Le Prix Louis Néel 2025 attribué à deux entreprises grenobloises, par Jean Serroy
Le prix Nobel de physique 1970, en couronnant Louis Néel, distingua celui qui fut un des artisans majeurs du développent scientifique et technique du territoire grenoblois. On s’étonne d’autant plus de ce fait que la ville n’en manifeste guère depuis de signes objectifs de reconnaissance. Le constatant, l’Académie delphinale et son président, le professeur Alain Franco, ont décidé de remettre en honneur le Prix Louis Néel, qui, créé en 1993, avait été décerné onze fois par le groupe Dauphiné-Savoie des électriciens et électroniciens, avant d’être mis en sommeil.
2025 aura donc sonné le retour de cette récompense destinée à distinguer des entreprises et des équipes de recherche illustrant la vitalité régionale en matière technologique avancée. Pour cela a été constitué un groupe de travail réunissant 150 membres, un comité de pilotage constitué de huit académiciens, et un groupe de sept personnalités qualifiées, tant grenobloises qu’extérieures, formant le jury final. Ce processus, engagé tout au long de l’année, a permis de désigner les deux lauréats issus des sept équipes nominées, lesquelles témoignaient collectivement de la diversité d’applications issues de la recherche fondamentale.
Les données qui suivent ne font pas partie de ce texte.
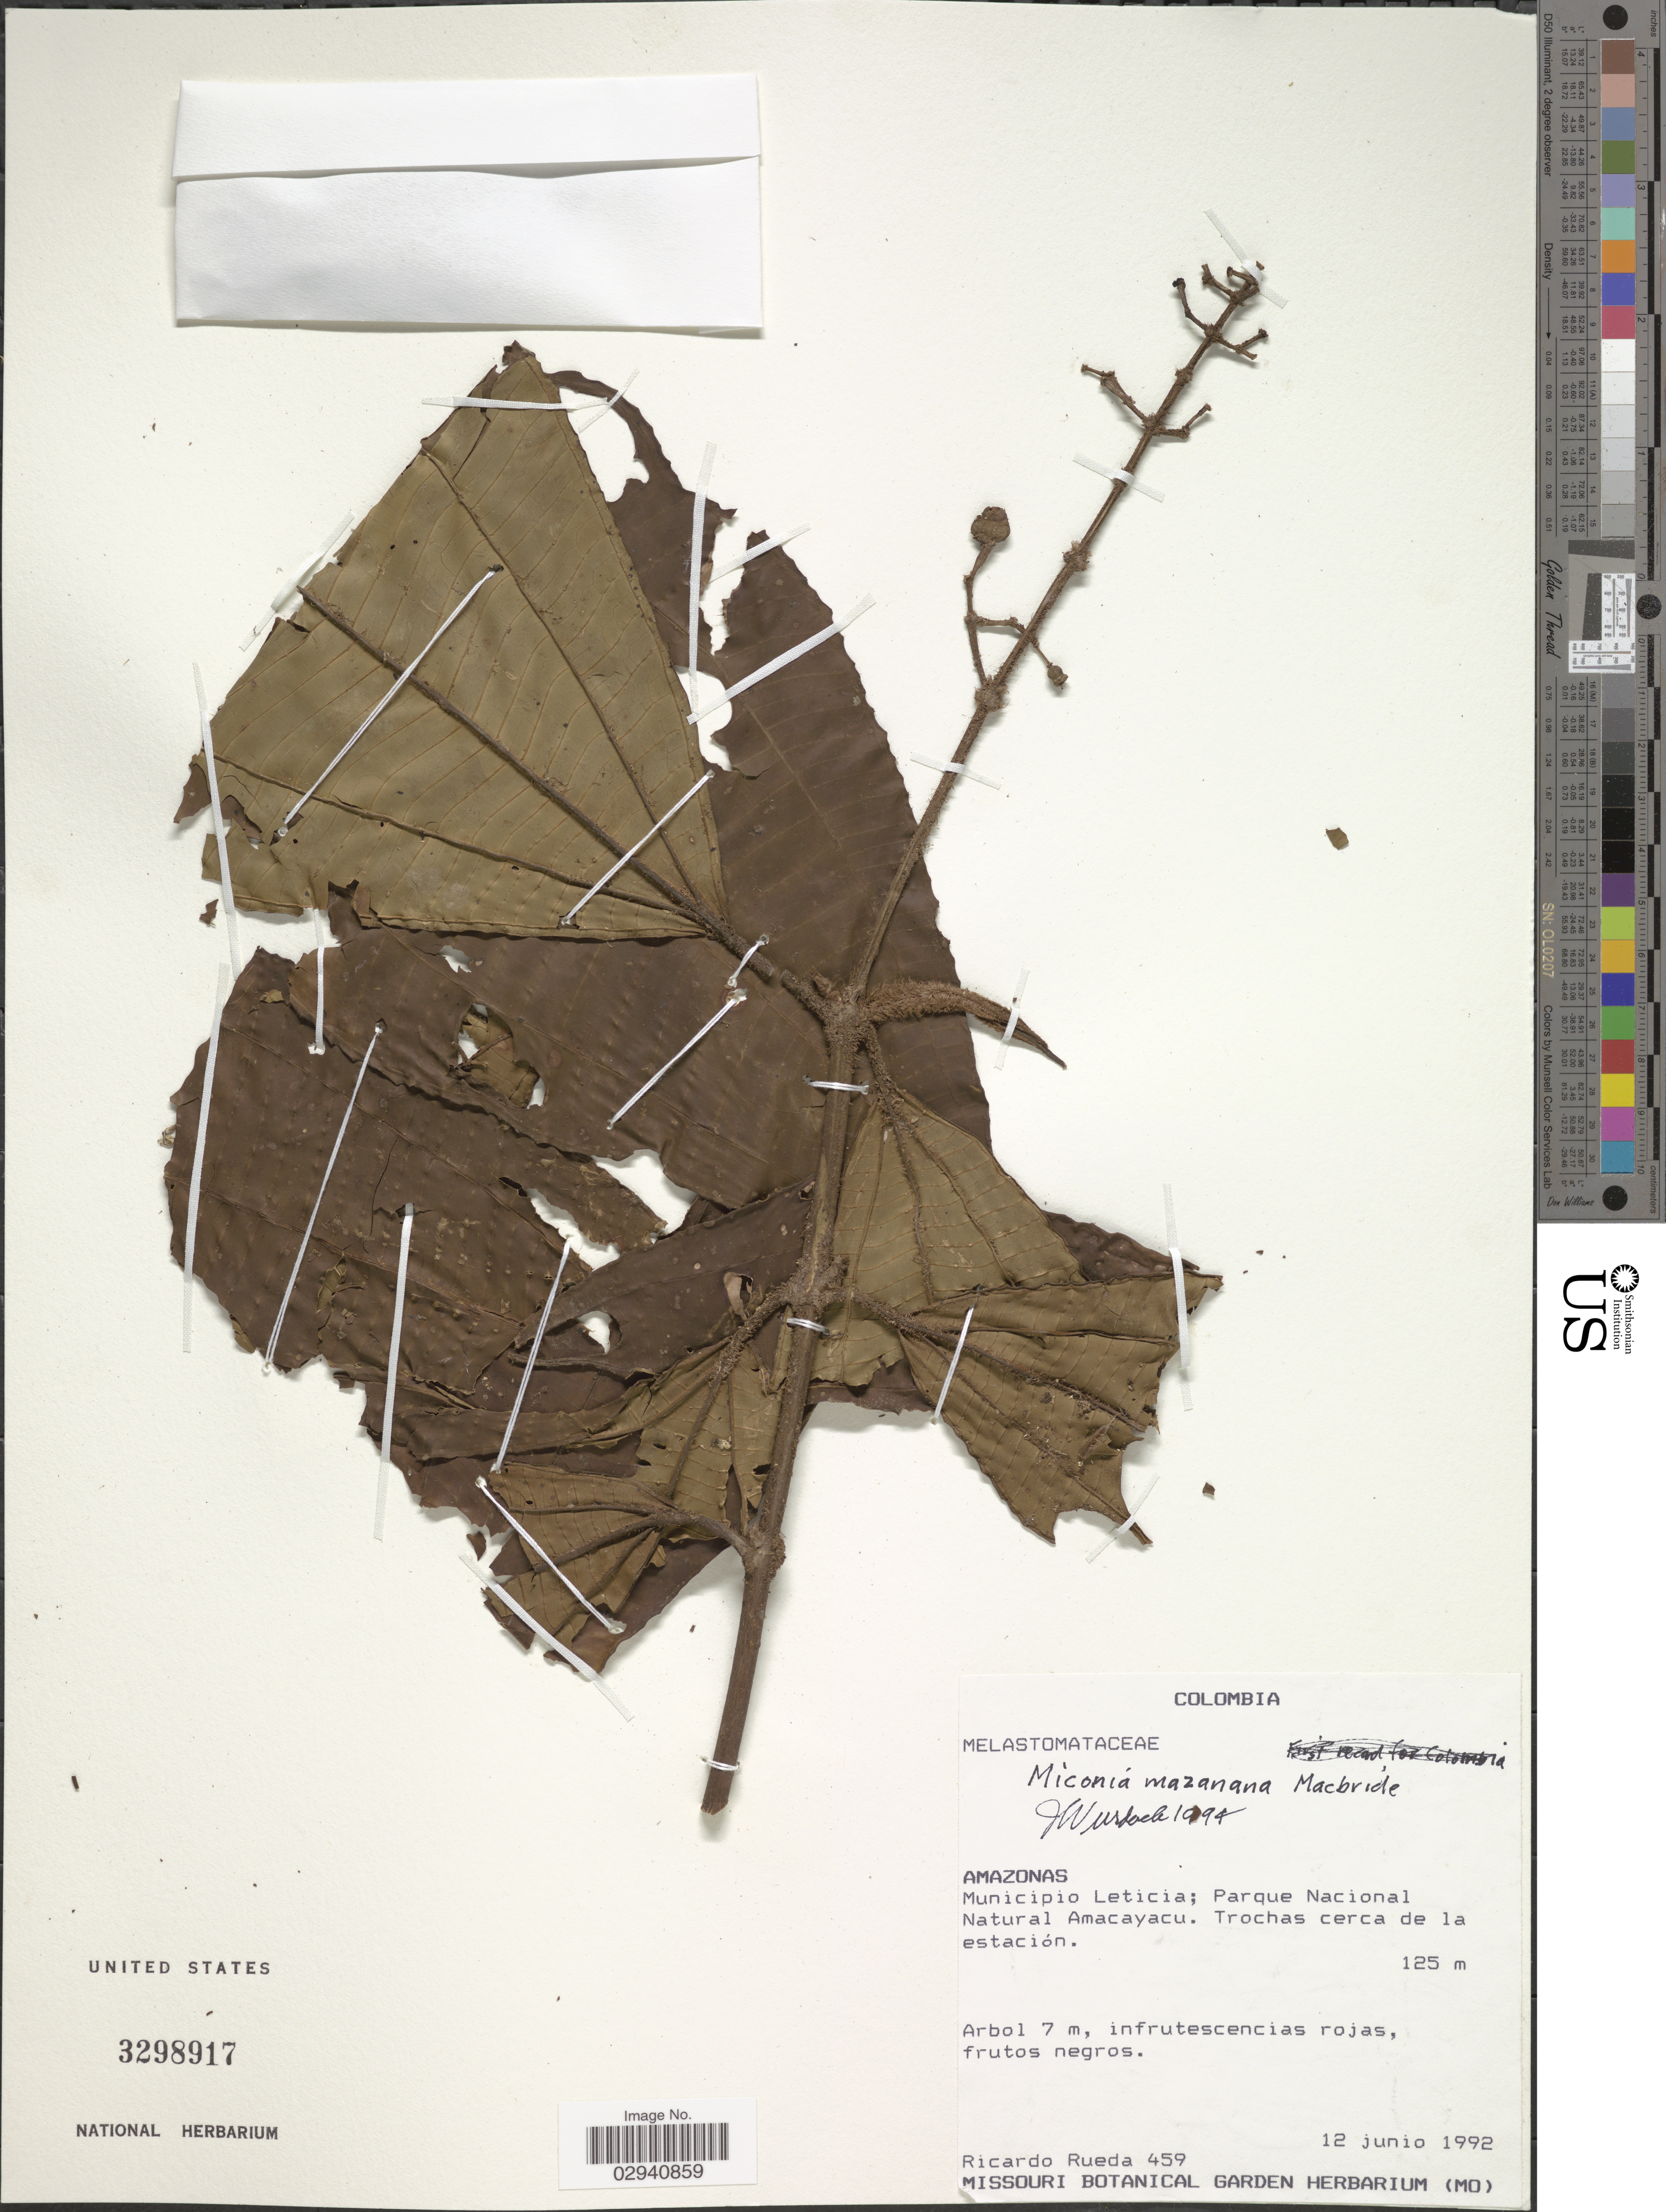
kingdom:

C’est dans l’auditorium archi-comble des Archives départementales qu’ont donc été remis, le 13 décembre dernier, en présence de nombreux représentants des mondes politique, industriel, scientifique et universitaire, non pas un mais deux prix, symbolisés par une médaille créée par la sculptrice Tineke Bot. D’abord le Prix Louis Néel lui-même, attribué à la jeune entreprise MagREEsource, en la personne de ses deux fondateurs, Sophie Rivoirard et Erick Petit. Leur start-up développe un processus permettant de séparer l'acier des terres rares composant les aimants, technologie de pointe dans un secteur aujourd’hui particulièrement sensible et qui explique que l’entreprise, en plein développement, va investir 50 millions d’euros dans son site en banlieue de Grenoble. Un Prix spécial du jury couronnait ensuite Stéphane Lavallée, infatigable chercheur et entrepreneur, fondateur de plusieurs start-up en France, et notamment à Grenoble de MinMaxMedical, dans le domaine très porteur de la robotique chirurgicale et interventionnelle.
Deux entreprises qui, à coup sûr, s’inscrivent dans la ligne d’excellence tracée, il y a plus de 50 ans, par Louis Néel, entre recherche et industrie.